» Work instruction: Put everything from the line containing "What is the minimum value for PESO?" down to the end of the listing below into a numbered list, dropping blank lines. Leave out the pictures.

» Items stored from a collection:
◇ ◇ ◇ ◇

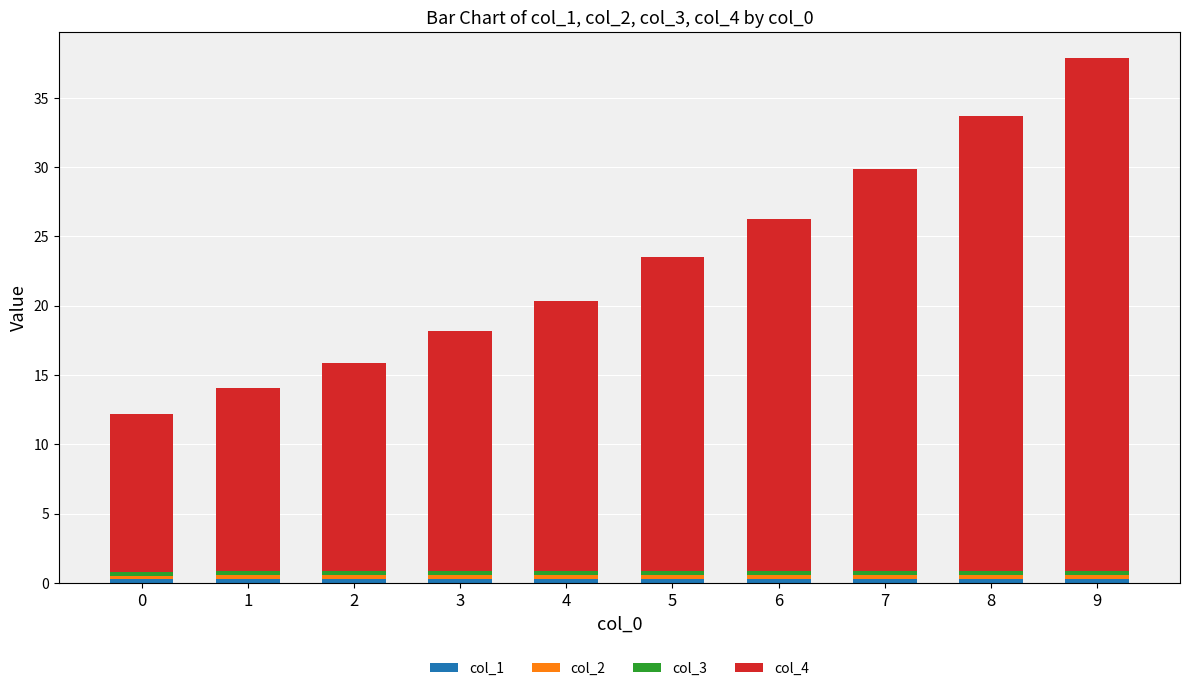

At which category is the sum across all series the highest?

9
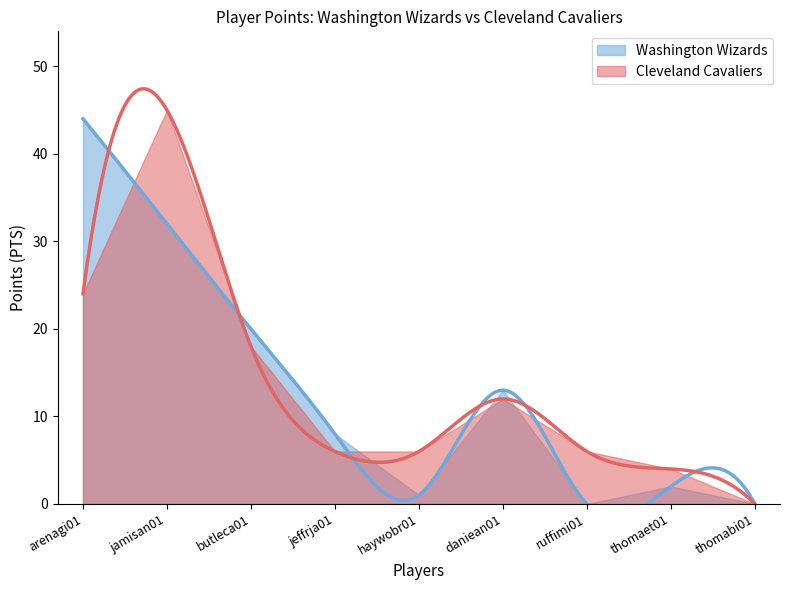

At which category does the chart reach its minimum across all series?

ruffimi01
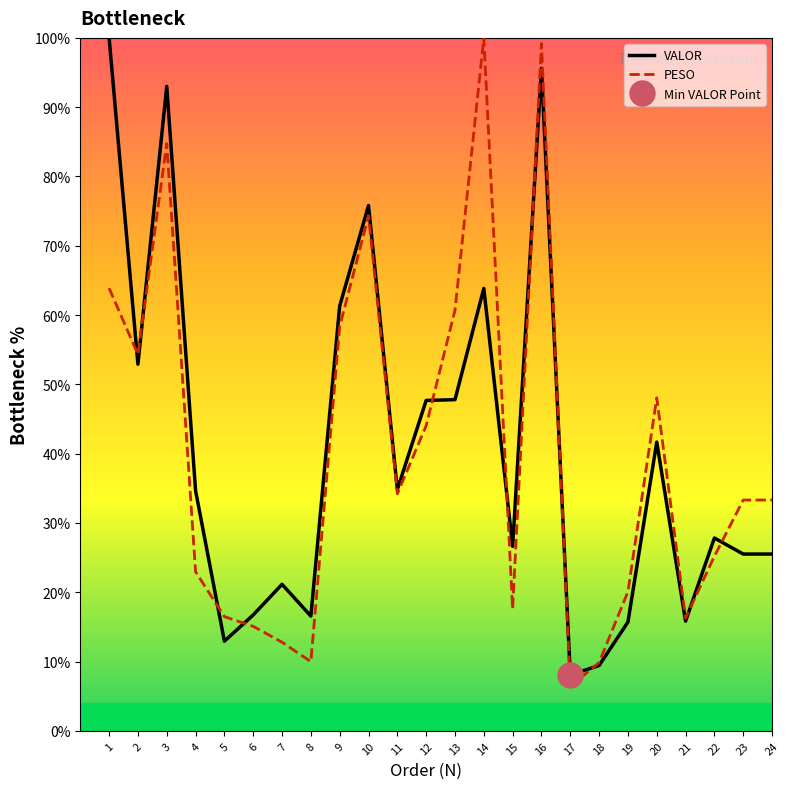

What is the minimum value for PESO?

6.4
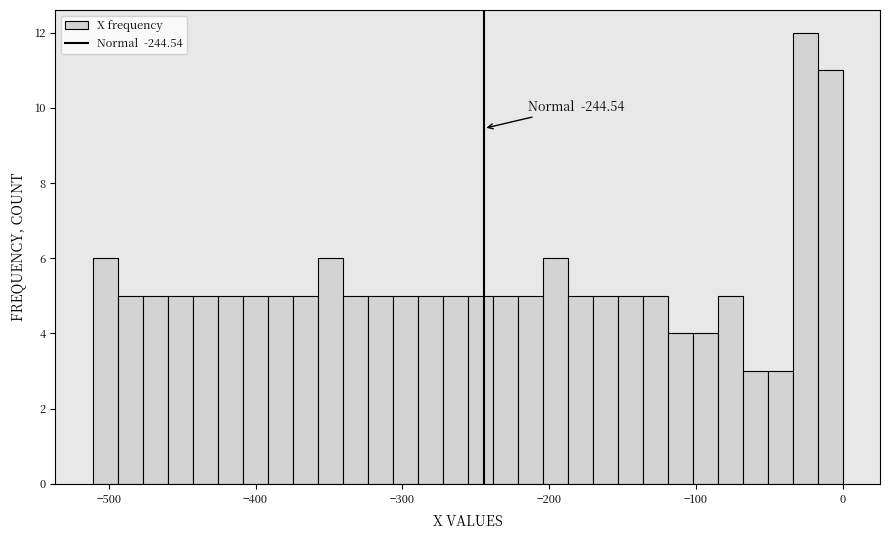

Read against the x-axis, roughly where is the centre of the tallest bar?

-30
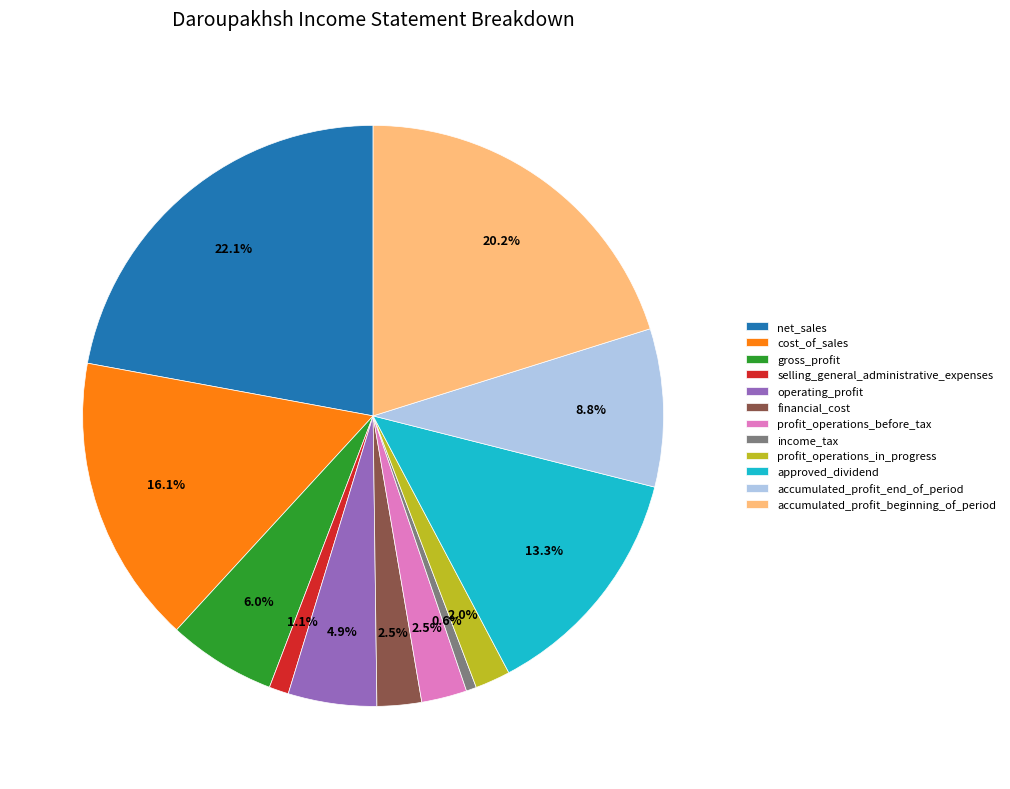

Is financial_cost the majority of the pie?

No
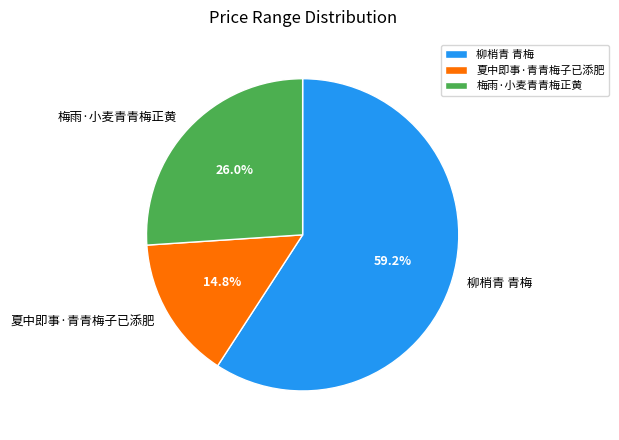

True or false: 夏中即事·青青梅子已添肥 accounts for 9% of the total.

False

◇ ◇ ◇ ◇

» Task answer:
1. What is the minimum value for PESO?
2. 6.4
3. Read against the x-axis, roughly where is the centre of the tallest bar?
4. -30
5. Is financial_cost the majority of the pie?
6. No
7. True or false: 夏中即事·青青梅子已添肥 accounts for 9% of the total.
8. False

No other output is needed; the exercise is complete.